The MS formulation is the most widely used medium, which was developed to ensure that no increase in cell growth in vitro were due to the introduction of additional salts from plant tissue extracts which were being tested at that time. Starting in the mid 1960 there was a dramatic increase in the application of plant tissue culture to various problems in basic biology, agriculture, horticulture, and forestry through the 1970s and 1980s. These applications can be broadly divided into five broad areas namely
a) Cell behavior
b) Plant modification and improvement
c) Pathogen free plants
d) clonal propagation
Natural components which can be added are fruit juices, yeast extract, malt extract, tomato juice etc, Plant tissue culture media consists of six macro elements, six macro elements, vitamins, amino acids, hormones & gelling agents.
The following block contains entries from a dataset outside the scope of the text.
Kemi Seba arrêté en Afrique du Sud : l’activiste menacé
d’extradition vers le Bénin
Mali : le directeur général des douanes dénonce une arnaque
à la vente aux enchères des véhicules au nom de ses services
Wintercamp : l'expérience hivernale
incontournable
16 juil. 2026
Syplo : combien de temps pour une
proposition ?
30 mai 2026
According to International Association of Plant Physiology the compound required more than 0.5 mmol/l is called a macro element & the compounds which are required less than 0.5 mmol/l are known as microelements. Concentrations of the elements are measured and added in terms of mole rather than weight because, no matter how much the weight of the component may be, if it is added in moles, then the numbers of atoms (6.023 x 1023) for that component are same. Macro elements are used in the quantities of milli mole, where as micro elements are used in micro mole quantities.